Work to complete: Update the records below by changing every "point_idx" to "point_index" and keeping everything else the same. Leave the pictures out of your answer.

Dataset excerpts:

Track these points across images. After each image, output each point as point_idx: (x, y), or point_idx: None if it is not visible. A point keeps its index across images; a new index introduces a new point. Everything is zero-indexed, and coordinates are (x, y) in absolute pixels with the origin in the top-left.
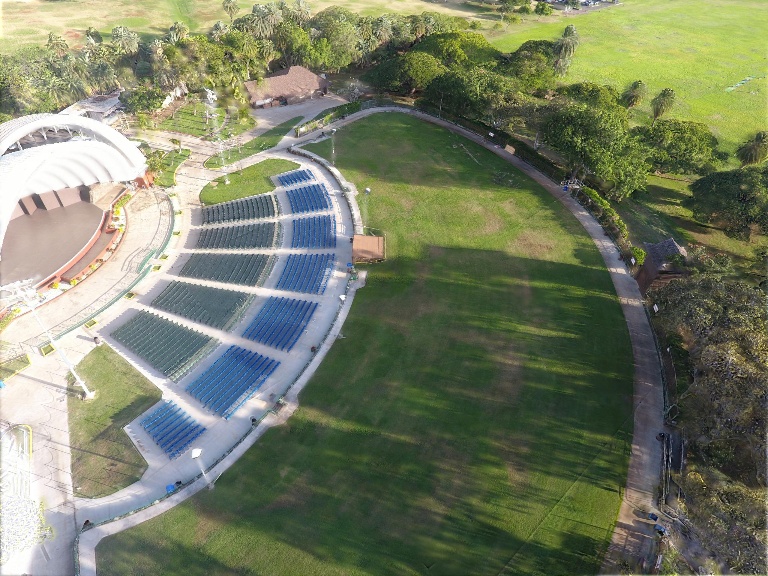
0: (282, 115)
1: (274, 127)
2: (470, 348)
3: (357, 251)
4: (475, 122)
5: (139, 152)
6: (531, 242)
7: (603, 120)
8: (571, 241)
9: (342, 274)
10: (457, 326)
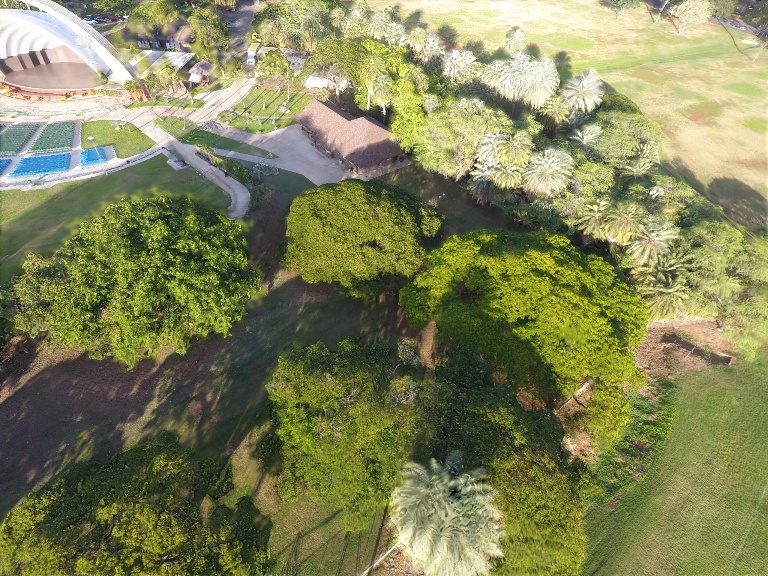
0: (284, 146)
1: (246, 143)
2: None
3: None
4: None
5: (123, 69)
6: None
7: None
8: None
9: None
10: None
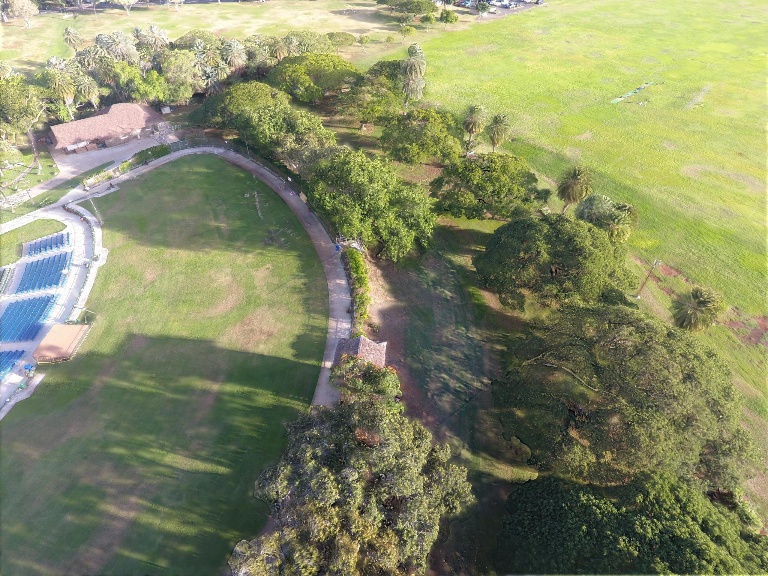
0: (93, 160)
1: (74, 177)
2: (88, 493)
3: (42, 348)
4: (276, 165)
5: None
6: (253, 327)
7: (352, 173)
8: (301, 323)
9: (17, 379)
10: (95, 457)
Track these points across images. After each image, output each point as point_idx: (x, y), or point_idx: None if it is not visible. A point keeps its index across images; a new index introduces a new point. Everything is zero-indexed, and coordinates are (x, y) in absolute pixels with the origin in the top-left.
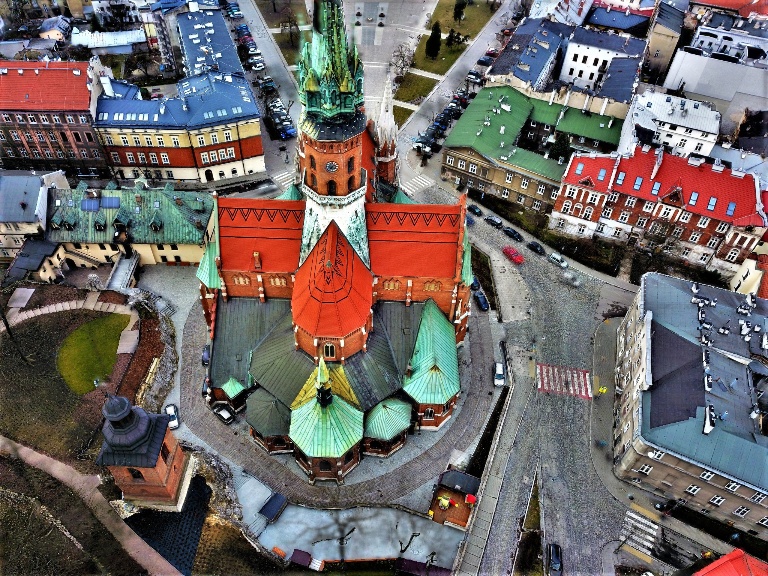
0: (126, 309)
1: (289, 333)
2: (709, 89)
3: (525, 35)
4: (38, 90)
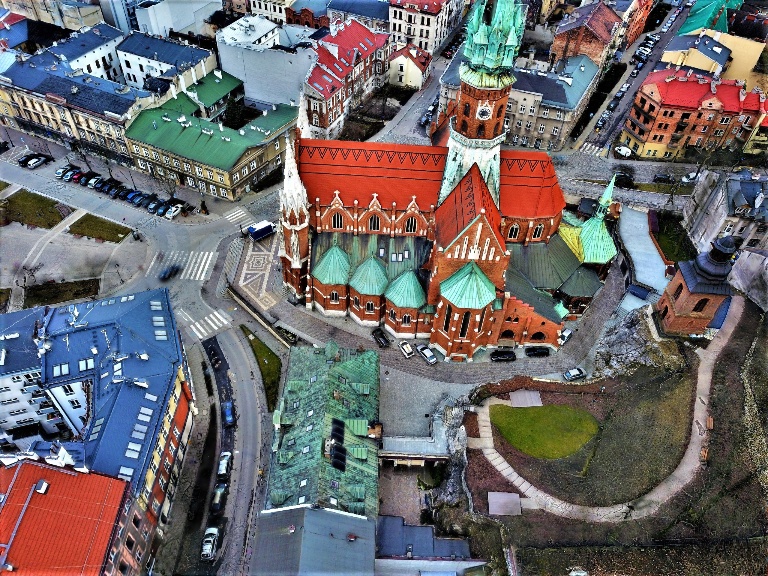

Output below:
Track these points across images. After each image, output each point as point_index: (x, y), or point_index: None if it is not visible. A point keeps its index across images; a new index introduces a new point. Everything is zero-indexed, and coordinates are (x, y) in absolute pixels with the origin in the top-left.
0: (282, 115)
1: (274, 127)
2: (470, 348)
3: (357, 251)
4: (475, 122)
5: (139, 152)
6: (531, 242)
7: (603, 120)
8: (571, 241)
9: (342, 274)
10: (457, 326)
0: (284, 146)
1: (246, 143)
2: None
3: None
4: None
5: (123, 69)
6: None
7: None
8: None
9: None
10: None
0: (93, 160)
1: (74, 177)
2: (88, 493)
3: (42, 348)
4: (276, 165)
5: None
6: (253, 327)
7: (352, 173)
8: (301, 323)
9: (17, 379)
10: (95, 457)
Track these points across images. After each image, output each point as point_index: (x, y), or point_index: None if it is not visible. A point keeps its index across images; a new index introduces a new point. Everything is zero-indexed, and coordinates are (x, y) in absolute pixels with the origin in the top-left.
0: (126, 309)
1: (289, 333)
2: (709, 89)
3: (525, 35)
4: (38, 90)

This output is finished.